Not so strangely, Hearne does not reveal her special trick for getting dogs to fetch, although there is an entire chapter called "How to Say 'Fetch!'" (Note it is about how to SAY 'fetch', not how to teach it.) In fact, she spends almost as much time talking about horses as she does about dogs, and there is even a substantial chapter on cats. Since the latter "can't be trained," this might serve as an additional clue that (ready?) "This is not a training manual."

To those who got that and still weren't too happy with the book, I offer my sympathy. There are places where Hearne lets "literature" run away with coherence, not on every page but often enough that I found myself writing "More gibberish" in the margin 'way too often. That said, there is enough unique, illuminating insight in the book to more than make up for the occasional rave.

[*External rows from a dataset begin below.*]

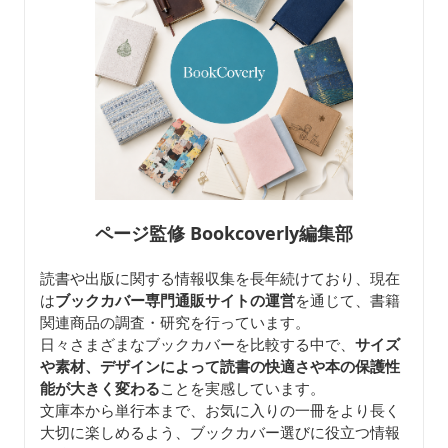
ページ監修 Bookcoverly編集部
読書や出版に関する情報収集を長年続けており、現在
は
ブックカバー専門通販サイトの運営
を通じて、書籍
関連商品の調査・研究を行っています。
日々さまざまなブックカバーを比較する中で、
サイズ
や素材、デザインによって読書の快適さや本の保護性
能が大きく変わる
ことを実感しています。
文庫本から単行本まで、お気に入りの一冊をより長く
大切に楽しめるよう、ブックカバー選びに役立つ情報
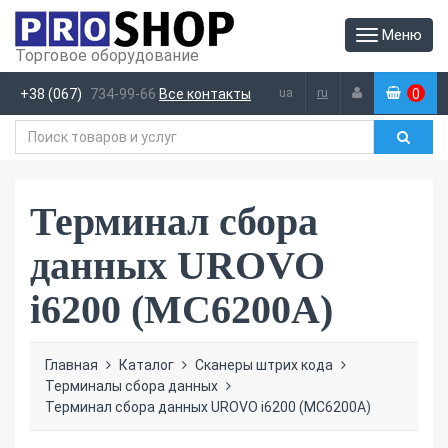
Меню
Торговое оборудование
ua
ru
+38 (067)
734-99-66
Все контакты
0
(
)
Терминал сбора
данных UROVO
i6200 (MC6200A)
Главная
Каталог
Сканеры штрих кода
Терминалы сбора данных
Терминал сбора данных UROVO i6200 (MC6200A)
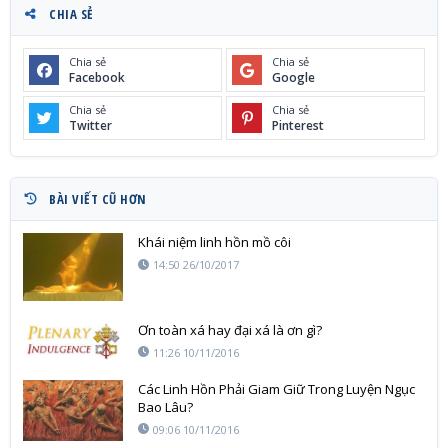
CHIA SẺ
Chia sẻ
Chia sẻ
Facebook
Google
Chia sẻ
Chia sẻ
Twitter
Pinterest
BÀI VIẾT CŨ HƠN
Khái niệm linh hồn mồ côi
14:50 26/10/2017
Ơn toàn xá hay đại xá là ơn gì?
11:26 10/11/2016
Các Linh Hồn Phải Giam Giữ Trong Luyện Ngục
Bao Lâu?
09:06 10/11/2016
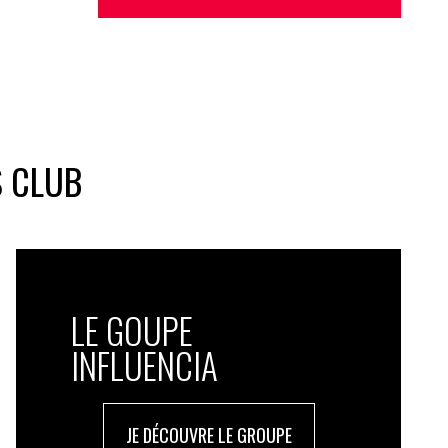
S CLUB
LE GOUPE
INFLUENCIA
JE DÉCOUVRE LE GROUPE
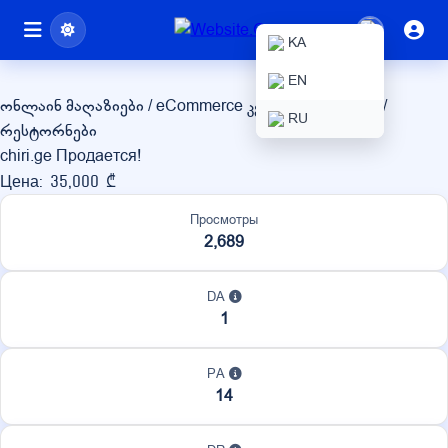
chiri.ge
KA
EN
ონლაინ მაღაზიები / eCommerce
კვება / სასმელები /
RU
რესტორნები
chiri.ge Продается!
Цена: 35,000 ₾
Просмотры
2,689
DA
1
PA
14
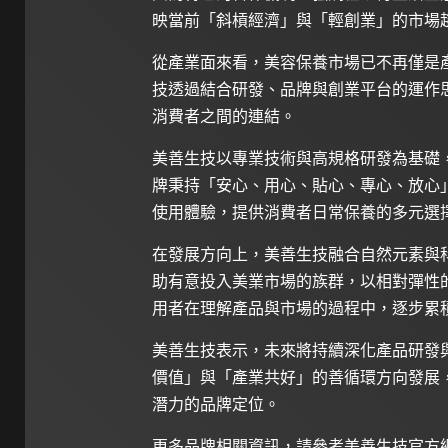
映當前「斜槓經濟」與「輕創業」的市場
從產業面來看，美容保養市場已不再僅是
技透過結合研發、品牌與創業平台的運作
消費者之間的連結。
美善生技以專業技術與高規格研發為基礎
牌秉持「安心、用心、貼心、專心、放心
使用體驗，提供消費者日常保養的多元選
在發展方向上，美善生技融合自然元素與
助有意投入美業市場的族群，以相對彈性
用者在理解產品與市場的過程中，逐步累
美善生技表示，未來將持續深化產品研發
價值」與「產業共好」的善循環方向發展
潛力的品牌定位。
更多品牌相關資訊，請參考美善生技官方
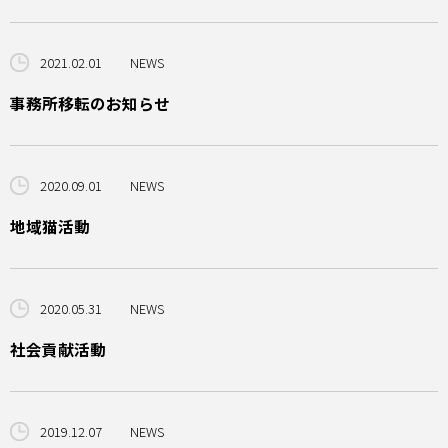
2021.02.01
NEWS
事務所移転のお知らせ
2020.09.01
NEWS
地域猫活動
2020.05.31
NEWS
社会貢献活動
2019.12.07
NEWS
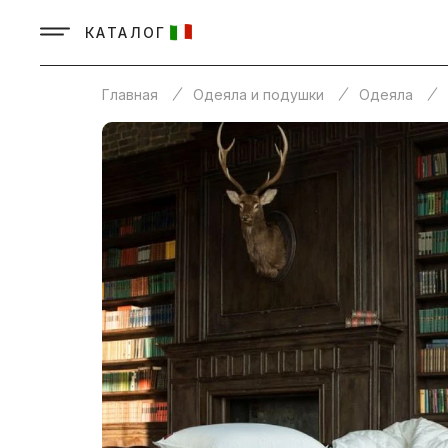
КАТАЛОГ
Главная
Одеяла и подушки
Одеяла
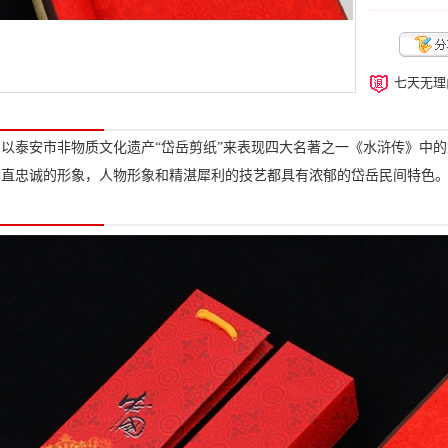
七天无理
以泰安市非物质文化遗产“岱岳剪纸”来表现四大名著之一《水浒传》中
率直忠诚的形象，人物形象和精湛犀利的技艺都具有浓郁的岱岳民间特色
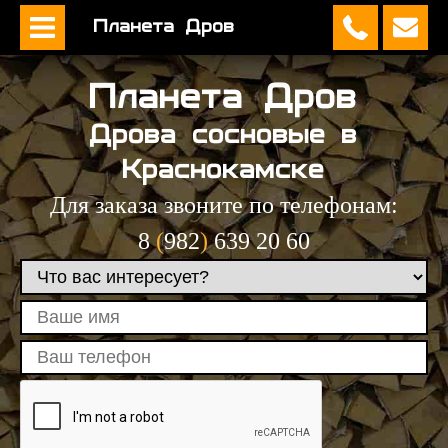
Планета Дров
Планета Дров
Дрова сосновые в
Краснокамскe
Для заказа звоните по телефонам:
8
(
982
)
639 20 60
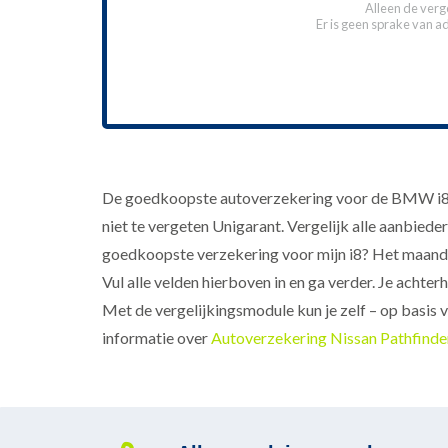
Alleen de verg
Er is geen sprake van a
De goedkoopste autoverzekering voor de BMW i8 bek
niet te vergeten Unigarant. Vergelijk alle aanbieder
goedkoopste verzekering voor mijn i8? Het maandb
Vul alle velden hierboven in en ga verder. Je acht
Met de vergelijkingsmodule kun je zelf – op basis 
informatie over
Autoverzekering Nissan Pathfinde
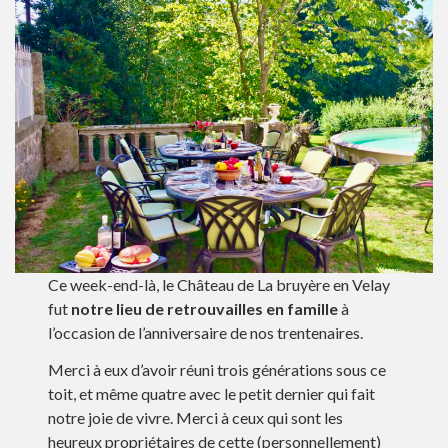
Ce week-end-là, le Château de La bruyère en Velay
fut
notre lieu de retrouvailles en famille
à
l’occasion de l’anniversaire de nos trentenaires.
Merci à eux d’avoir réuni trois générations sous ce
toit, et même quatre avec le petit dernier qui fait
notre joie de vivre. Merci à ceux qui sont les
heureux propriétaires de cette (personnellement)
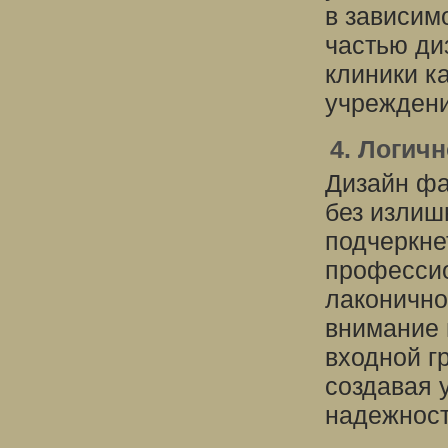
в зависимо
частью ди
клиники к
учреждени
4. Логичн
Дизайн фа
без излиш
подчеркне
профессио
лаконично
внимание 
входной г
создавая 
надежност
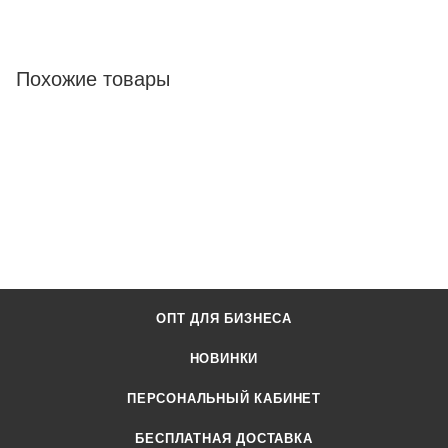
Похожие товары
ОПТ ДЛЯ БИЗНЕСА
НОВИНКИ
ПЕРСОНАЛЬНЫЙ КАБИНЕТ
БЕСПЛАТНАЯ ДОСТАВКА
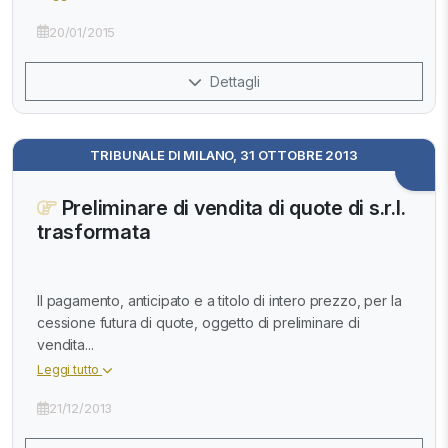
20/01/2015
Dettagli
TRIBUNALE DI MILANO, 31 OTTOBRE 2013
Preliminare di vendita di quote di s.r.l.
trasformata
Il pagamento, anticipato e a titolo di intero prezzo, per la
cessione futura di quote, oggetto di preliminare di
vendita...
Leggi tutto
21/12/2013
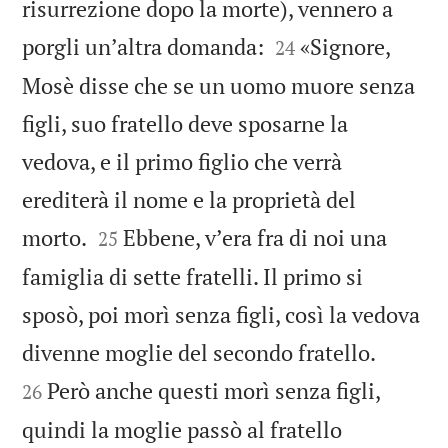
risurrezione dopo la morte), vennero a


porgli unʼaltra domanda:
«Signore,
24
Mosè disse che se un uomo muore senza
figli, suo fratello deve sposarne la
vedova, e il primo figlio che verrà
erediterà il nome e la proprietà del


morto.
Ebbene, vʼera fra di noi una
25
famiglia di sette fratelli. Il primo si
sposò, poi morì senza figli, così la vedova


divenne moglie del secondo fratello.
Però anche questi morì senza figli,
26
quindi la moglie passò al fratello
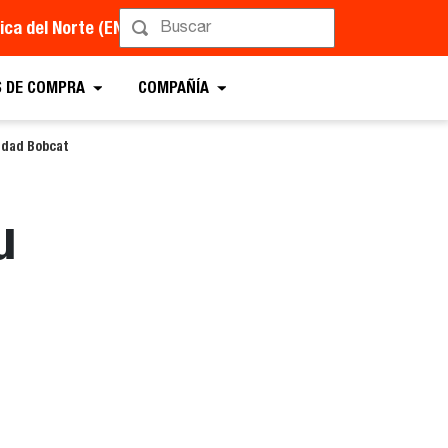
ca del Norte (EN)
 DE COMPRA
COMPAÑÍA
idad Bobcat
u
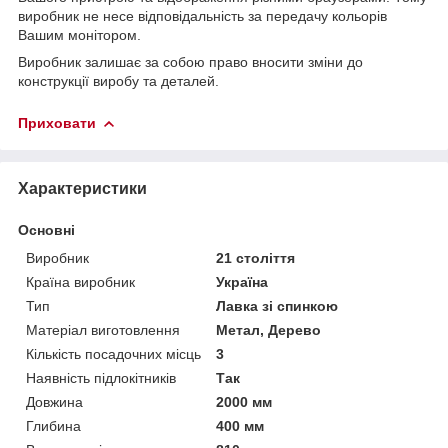
виробник не несе відповідальність за передачу кольорів
Вашим монітором.
Виробник залишає за собою право вносити зміни до
конструкції виробу та деталей.
Приховати
Характеристики
Основні
Виробник
21 століття
Країна виробник
Україна
Тип
Лавка зі спинкою
Матеріал виготовлення
Метал, Дерево
Кількість посадочних місць
3
Наявність підлокітників
Так
Довжина
2000 мм
Глибина
400 мм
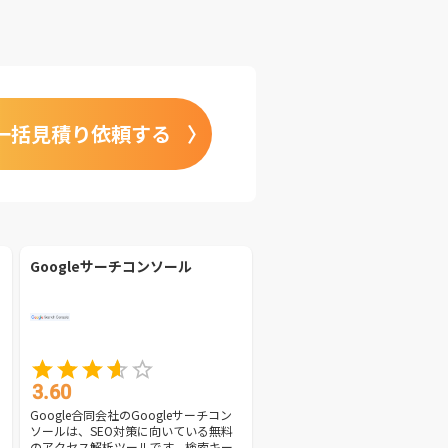
一括見積り依頼する
Googleサーチコンソール
3.60
Google合同会社のGoogleサーチコン
ソールは、SEO対策に向いている無料
のアクセス解析ツールです。検索キー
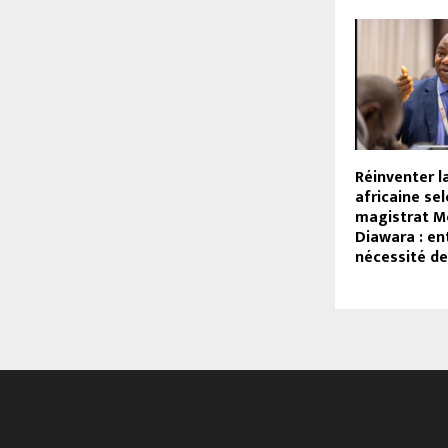
Réinventer la
africaine sel
magistrat 
Diawara : ent
nécessité d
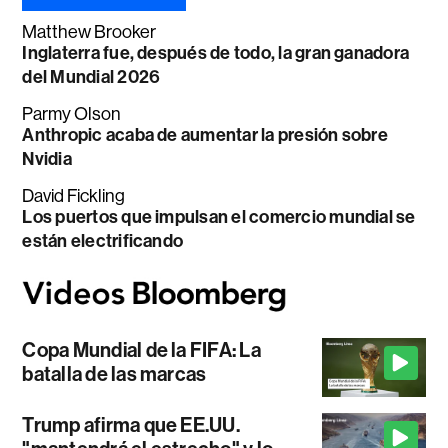
Matthew Brooker
Inglaterra fue, después de todo, la gran ganadora
del Mundial 2026
Parmy Olson
Anthropic acaba de aumentar la presión sobre
Nvidia
David Fickling
Los puertos que impulsan el comercio mundial se
están electrificando
Copa Mundial de la FIFA: La
batalla de las marcas
Trump afirma que EE.UU.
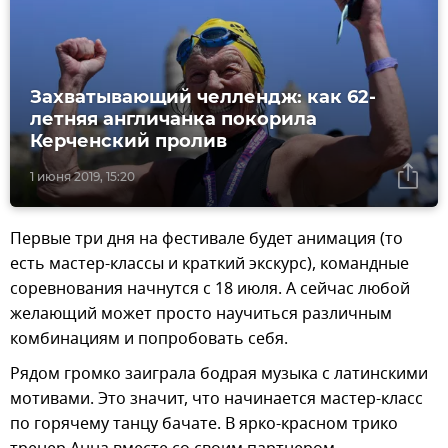
Захватывающий челлендж: как 62-
летняя англичанка покорила
Керченский пролив
1 июня 2019, 15:20
Первые три дня на фестивале будет анимация (то
есть мастер-классы и краткий экскурс), командные
соревнования начнутся с 18 июля. А сейчас любой
желающий может просто научиться различным
комбинациям и попробовать себя.
Рядом громко заиграла бодрая музыка с латинскими
мотивами. Это значит, что начинается мастер-класс
по горячему танцу бачате. В ярко-красном трико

I am not sure that all good dogs are "contemptuous of bribes," but I have one who is (admittedly, she is still a teen with teen arrogance), and I had one who was (a Rotty mix of great wisdom, gentleness, and charm). If we remember that our work is "finding a way to talk about our relationship with domestic animals," Hearne's observation becomes apt. By presuming that we can bribe a dog into doing our will, we say something about that relationship that is worth reconsidering.

A key concept of Hearne's "new vocabulary" is the idea that dogs think in terms of "their work.